Living Life Backward

How does one actually live life backward?

The idea is that you take the one thing in your future that is certain – death – and you let that reality inform everything about your life now. In other words, to live life backward is to live with the end in mind. While that may sound like a morbid approach to living, the Bible reveals that it’s the only way anyone can begin to live life joyfully.

As David Gibson states,

Living in light of your death will help you to live wisely and freely and generously. It will give you a big heart and open hands, and enable you to relish all the small things of life in deeply profound ways.

Spring 2021 Recommended Reading

To go along with our sermon series on Ecclesiastes, we’re pleased to recommend Living Life Backward, by David Gibson. This book draws on the wisdom of Ecclesiastes to help you embrace a radical countercultural mindset by allowing the reality of eternity to dictate your priorities, goals, desires, and decisions.

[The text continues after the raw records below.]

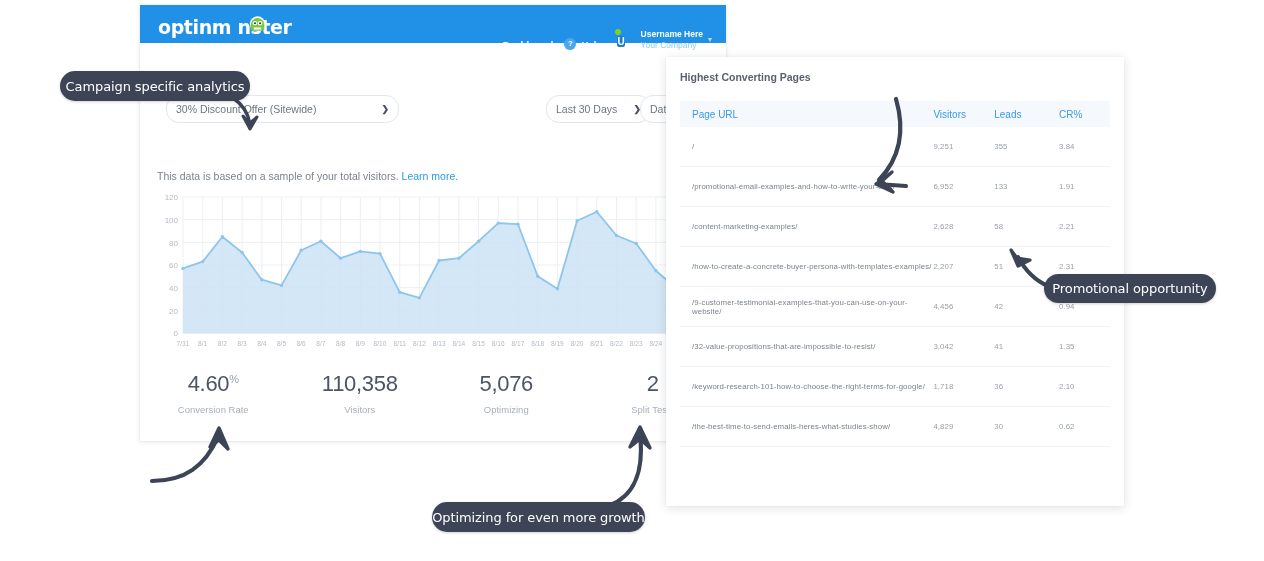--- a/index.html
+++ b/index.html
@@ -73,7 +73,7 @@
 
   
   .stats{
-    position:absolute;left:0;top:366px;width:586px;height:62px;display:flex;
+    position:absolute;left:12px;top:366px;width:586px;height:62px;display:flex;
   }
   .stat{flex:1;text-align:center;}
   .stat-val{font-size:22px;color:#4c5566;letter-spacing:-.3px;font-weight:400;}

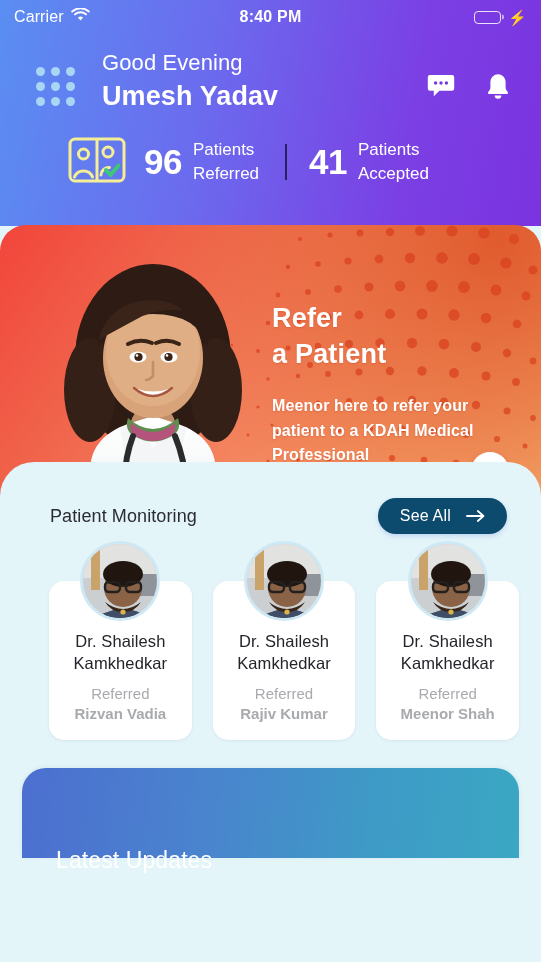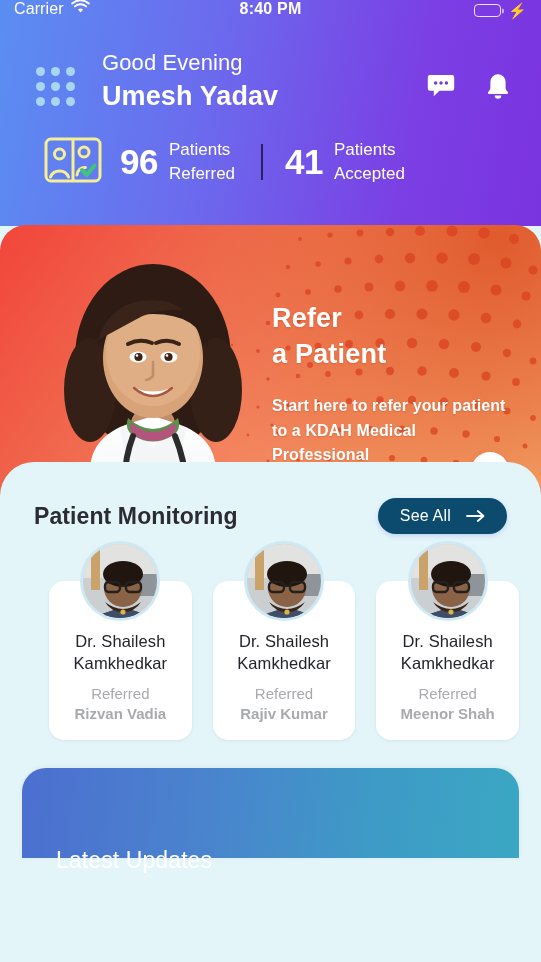--- a/index.html
+++ b/index.html
@@ -26,8 +26,8 @@
   .statusbar {
     height: 34px;
     display: flex;
-    align-items: flex-end;
-    padding: 16px 14px;
+    align-items: center;
+    padding: 4px 14px;
     color: #ffffff;
   }
   .sb-left { display: flex; align-items: center; gap: 7px; flex: 1; }

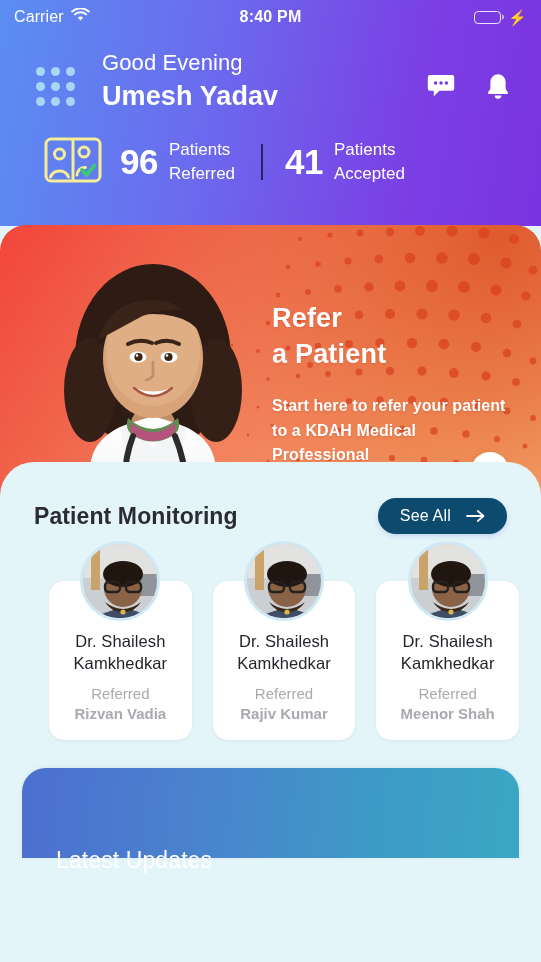--- a/index.html
+++ b/index.html
@@ -96,7 +96,7 @@
   .stats {
     display: flex;
     align-items: center;
-    padding: 22px 0 0 44px;
+    padding: 22px 0 0 68px;
   }
   .stat-icon { flex: 0 0 auto; margin-right: 18px; }
   .stat-block { display: flex; align-items: center; }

In many ways, the book of Ecclesiastes prevents us from expecting too much from this world. We can learn to pursue earthly joys for what they are rather than what we think we need them to be to make us happy. In fact, the message of Ecclesiastes is that, in this fallen world where everything seems so elusive, you can only truly enjoy what you do not have to have. So it’s not that earthly joys are worthless, it’s that they are not ultimate. When you stop living this life as if it must satisfy, you actually find it more satisfying.

Life is short, and one day in God’s providence, it will come to an end. So embrace life for what it is rather than what you’d like it to be. Live life before God with reverence and obedience – this is the pathway to joy, even though there is great mystery and pain.

While the book is not a complete exposition of Ecclesiastes, you will find it a helpful study companion for our sermons series this Spring.